Emoções e situações cotidianas transformadas pelo inconsciente em peças de teatro. Ou em filme, quem sabe – desses bem contemporâneos, experimentais, que não têm começo, nem fim, nem roteiro. Assim mesmo é que são os sonhos. Surreais, ilógicos, imprevisíveis. Mas de onde será que vêm essas produções estranhas, que nos acompanham todas as noites, ainda que muitas vezes não nos lembremos delas? Por que, muitas vezes, temos a sensação de que eles – os sonhos – querem dizer alguma coisa, fazer algum tipo de alerta, ou simplesmente nos fazer repensar aspectos da vida?

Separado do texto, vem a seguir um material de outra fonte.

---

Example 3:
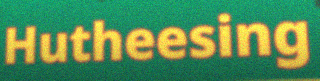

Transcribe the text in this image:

Hutheesing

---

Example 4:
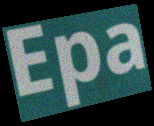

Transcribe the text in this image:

Epa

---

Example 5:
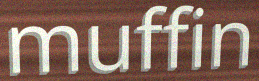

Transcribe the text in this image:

muffin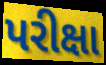
પરીક્ષા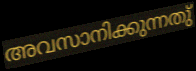
അവസാനിക്കുന്നതു്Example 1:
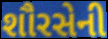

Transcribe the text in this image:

શૌરસેની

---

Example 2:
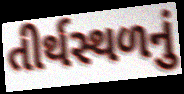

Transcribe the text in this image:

તીર્થસ્થળનું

O que se sabe, com certeza, é que todo mundo sonha. Uns de forma intensa, com mais riqueza de detalhes, ou simplesmente, porque lembram com mais facilidade que outros. O resto? Bem, a partir daí, médicos, psicanalistas, psiquiatras e outros profissionais que trabalham com o tema caminham por vias opostas. Sabe-se, por exemplo, que o sonho aparece, com mais freqüência numa determinada fase do sono chamada REM (Rapid Eye Movements), bem mais profunda e que tem a duração de aproximadamente 90 minutos. Mas nada impede que as pessoas sonhem também logo nos primeiros minutos de sono e, despertando, pode causar uma confusão mental sobre o que é sonho e o que é realidade. Há ainda quem sonhe acordado. É o chamado “viver nas nuvens”, o pensar na vida, o fazer planos. Segundo os especialistas, este não tem a ver com aquele que se sonha dormindo, mas ele faz parte da natureza do homem de sempre estar em busca de alguma coisa e de imaginar situações para sua vida.

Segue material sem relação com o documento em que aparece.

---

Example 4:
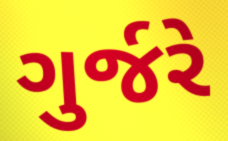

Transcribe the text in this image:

ગુર્જરે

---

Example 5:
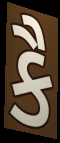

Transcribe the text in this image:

કૈ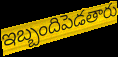
ఇబ్బందిపెడతారు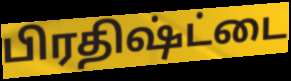
பிரதிஷ்ட்டை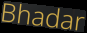
BhadarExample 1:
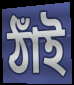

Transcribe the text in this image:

ঠাঁই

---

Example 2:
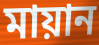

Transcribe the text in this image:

মায়ান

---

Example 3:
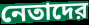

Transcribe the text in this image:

নেতাদের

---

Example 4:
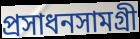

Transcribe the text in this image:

প্রসাধনসামগ্রী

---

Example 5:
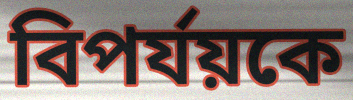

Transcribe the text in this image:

বিপর্যয়কে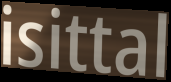
isittal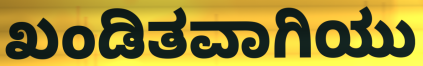
ಖಂಡಿತವಾಗಿಯುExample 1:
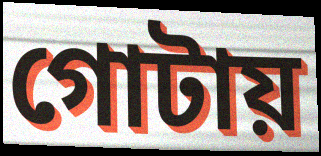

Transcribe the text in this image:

গোটায়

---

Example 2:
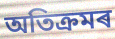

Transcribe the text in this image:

অতিক্ৰমৰ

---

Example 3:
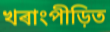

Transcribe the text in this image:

খৰাংপীড়িত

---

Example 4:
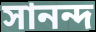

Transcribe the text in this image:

সানন্দ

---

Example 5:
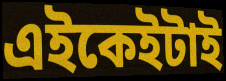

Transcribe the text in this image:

এইকেইটাই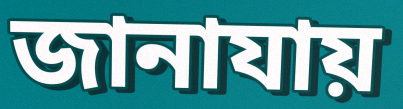
জানাযায়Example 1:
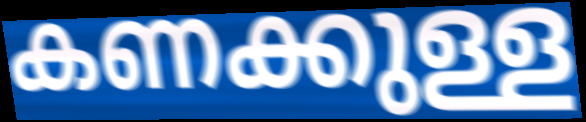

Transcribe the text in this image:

കണക്കുള്ള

“Desde Freud, os sonhos não são somente produtos do sistema neurofisiológico. São mensagens do inconsciente que, numa analogia, poderiam ser representadas por conteúdos criptografados, simbólicos. No entanto, não há tradução direta”, comenta a psicanalista Angela Valore. “As figuras usadas pelo inconsciente podem representar outra coisa. E nem sempre a história que eles contam é importante. Às vezes, o sentido do sonho pode ser um disfarce para questões mais profundas. Por isso é que precisam ser interpretados”, acrescenta.
Filtros
Os sonhos, segundo a psicanalista, são muito diferentes dos relatos que geralmente fazemos sobre eles ao acordar. “Aquele conteúdo desconexo, criado pelo inconsciente, passa por um filtro de censuras e recalques que acaba por modificar e mutilar o original. Isso é o que chamamos de conteúdo manifesto, que é o que contamos sobre o sonho. Por trás disso tudo, há um conteúdo latente que precisa ser avaliado”, diz Angela
Para a psiquiatra e psicoterapeuta Margane Capeletto, autora do livro Sonho, Um Caminho Para o Auto-conhecimento, “o inconsciente registra as vivências, os sofrimentos profundos e transforma isso numa outra coisa, como uma peça teatral.

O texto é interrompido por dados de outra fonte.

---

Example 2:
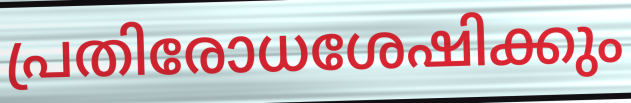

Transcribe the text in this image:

പ്രതിരോധശേഷിക്കും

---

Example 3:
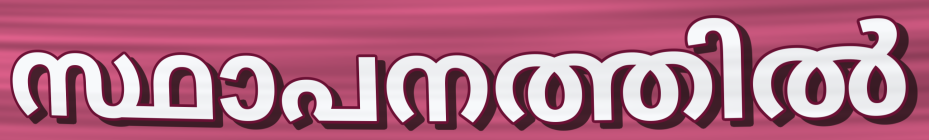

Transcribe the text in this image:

സ്ഥാപനത്തിൽ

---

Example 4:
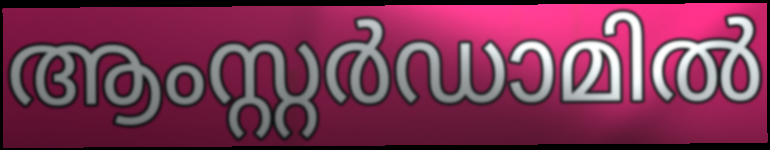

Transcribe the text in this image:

ആംസ്റ്റർഡാമിൽ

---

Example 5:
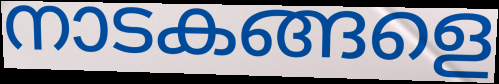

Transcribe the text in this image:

നാടകങ്ങളെ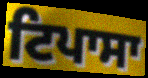
ਟਿਪਾਸਾ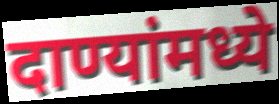
दाण्यांमध्येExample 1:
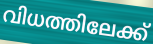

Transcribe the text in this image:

വിധത്തിലേക്ക്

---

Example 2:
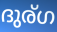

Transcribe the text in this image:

ദുര്ഗ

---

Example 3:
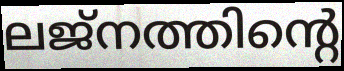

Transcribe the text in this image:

ലജ്നത്തിന്റെ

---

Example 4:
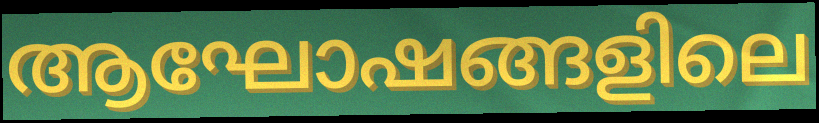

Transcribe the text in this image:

ആഘോഷങ്ങളിലെ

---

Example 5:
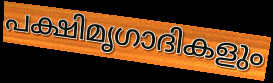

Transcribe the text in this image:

പക്ഷിമൃഗാദികളും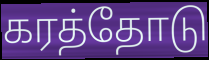
கரத்தோடு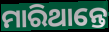
ମାରିଥାନ୍ତେ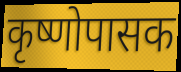
कृष्णोपासक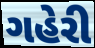
ગહેરીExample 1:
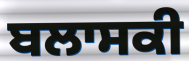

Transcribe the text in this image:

ਬਲਾਸਕੀ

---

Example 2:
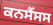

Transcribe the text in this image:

Isso são os sonhos”. Ela explica que essas situações vão sendo acumuladas e formam uma espécie de banco de dados que pode ou não ser ativado. “Houve uma vez o caso de uma mulher que tinha recebido a proposta para comprar um apartamento. O vendedor era falante e bem apessoado e ela ficou de pensar no assunto. Durante o sonho, o vendedor apareceu como um monstro. Ela não fez o negócio e mais tarde descobriu que ele era um estelionatário. A consciência é cega. Mas o inconsciente registra detalhes, pequenas nuances que percebem às vezes a má intenção de alguém. Isso é o que chamamos de intuição.”